I've been thinking on this proof for two days. I'm stuck.
Show that, $ (2^a - 1)\bmod (2^b - 1) = 2^{a \! \! \mod b} - 1 $ where $a,b \in \mathbb{Z}^+$.
I would be happy if someone can help me.
Thanks.
I've been thinking on this proof for two days.
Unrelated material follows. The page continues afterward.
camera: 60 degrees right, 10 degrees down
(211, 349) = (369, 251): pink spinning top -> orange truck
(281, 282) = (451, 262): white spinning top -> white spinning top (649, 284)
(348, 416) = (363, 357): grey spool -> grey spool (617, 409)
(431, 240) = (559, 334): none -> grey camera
I'm stuck.
Show that, $ (2^a - 1)\bmod (2^b - 1) = 2^{a \! \! \mod b} - 1 $ where $a,b \in \mathbb{Z}^+$.
I would be happy if someone can help me.
Thanks.
Since $0\leq 2^{a\mod b} - 1 < 2^b - 1$, your question is equivalent to proving that $2^a - 1 \equiv 2^{a\!\!\mod b} - 1$ where the $\equiv$ symbol means that both sides have the same remainder when divided by $2^b-1$. This can easily be show using the properties of modulus: $2^a -1 = 2^{a\mod b}2^{b\lfloor a/b\rfloor} - 1\equiv 2^{a\mod b}(2^{b\lfloor a/b\rfloor}\bmod (2^b-1)) - 1\equiv 2^{a\mod b} - 1$ which works because the integers $\bmod (2^b-1)$ form what is called a "ring", allowing addition and multiplication to be performed on them. The last $\equiv$ is because $2^{b}\equiv 1$ so $2^{b\lfloor a/b\rfloor}\equiv 1^{\lfloor a/b\rfloor} \equiv 1$.
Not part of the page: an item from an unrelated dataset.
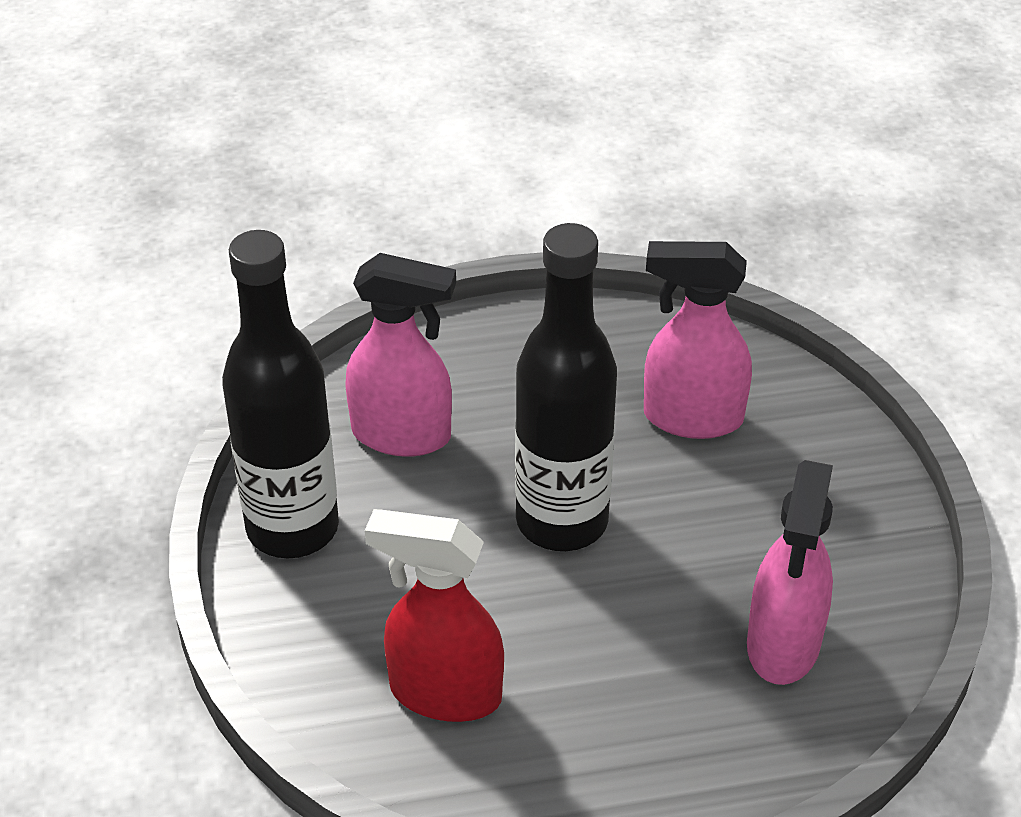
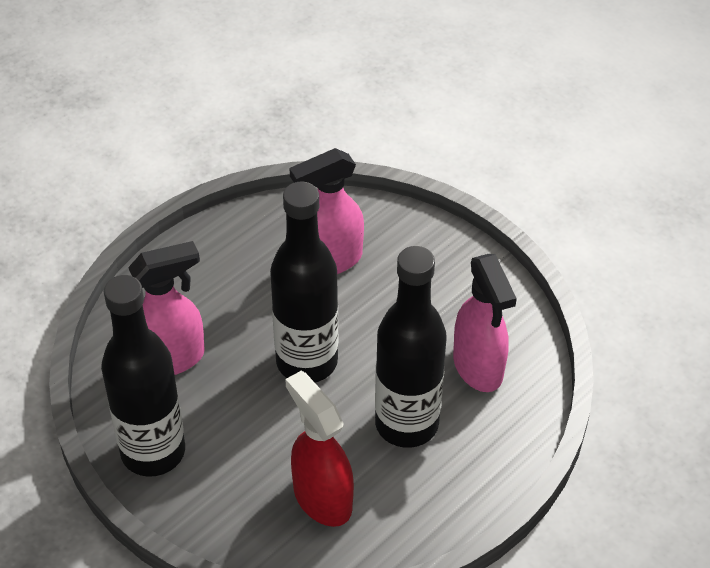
camera: 35 degrees left, 5 degrees up
(444, 693) = (322, 498): red spray bottle -> red spray bottle turned 75 degrees clockwise
(627, 663) = (406, 424): none -> black bottle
If you are working modulo $2^b-1$, you have $2^b \equiv 1 \pmod{2^b-1}.$
Suppose that $a=nb+c$. (That is, $a \equiv c \pmod{b}$.) Then you can simplify $2^a = 2^{nb+c} = (2^b)^n\cdot 2^c \equiv 1^n\cdot 2^c \pmod{2^b-1}.$
The result you are looking for follows by subtracting 1 from both sides.
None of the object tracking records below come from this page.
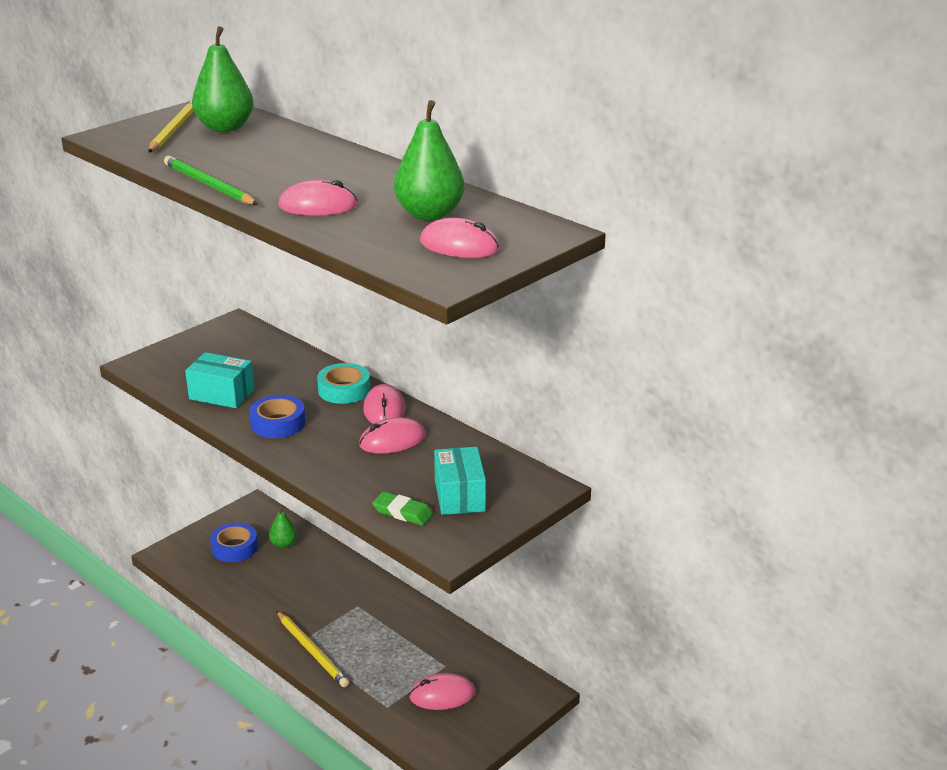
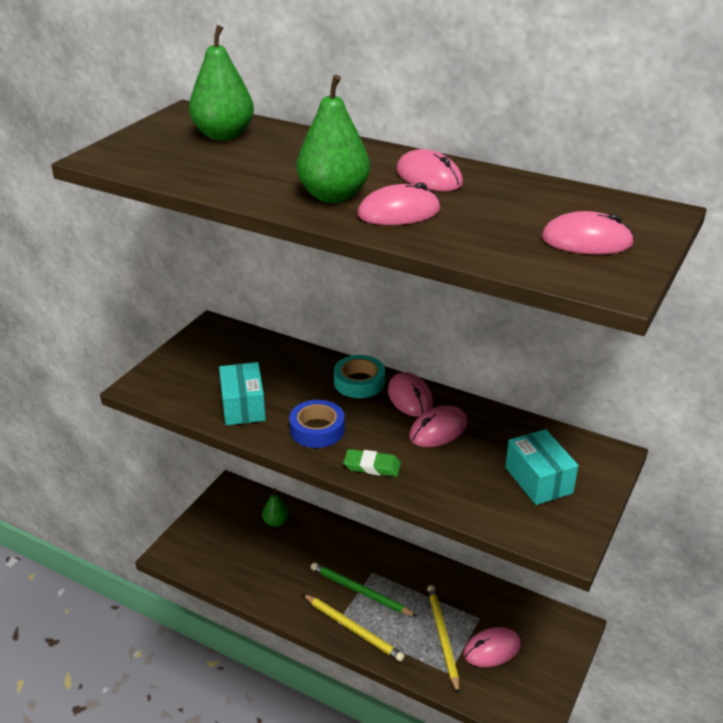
camera: 15 degrees left, 5 degrees up
(174, 130) = (171, 143): yellow pencil -> yellow pencil (442, 638)
(209, 185) = (262, 202): green pencil -> green pencil (360, 592)
(221, 394) = (243, 406): turquoise box -> turquoise box turned 75 degrees clockwise
(234, 548) = (232, 534): blue tape -> none
(373, 181) = (429, 177): none -> pink mouse
(402, 512) = (497, 509): green eraser -> green eraser (372, 466)
(429, 214) = (521, 209): green pear -> green pear (333, 196)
Divide $a$ by $b$ with remainder, $a = kb + r$ with $0\leq r\lt b$. Then dividing $x^a-1$ by $x^b-1$ gives $x^a-1 = (x^b-1)(x^{a-b} + x^{a-2b} + \cdots + x^{a-kb}) + (x^{a-kb} - 1).$ Notice that $r=a\bmod b$ and that $a-kb = r$. Now evaluate at $x=2$, and check to make sure that everything still works out over the integers.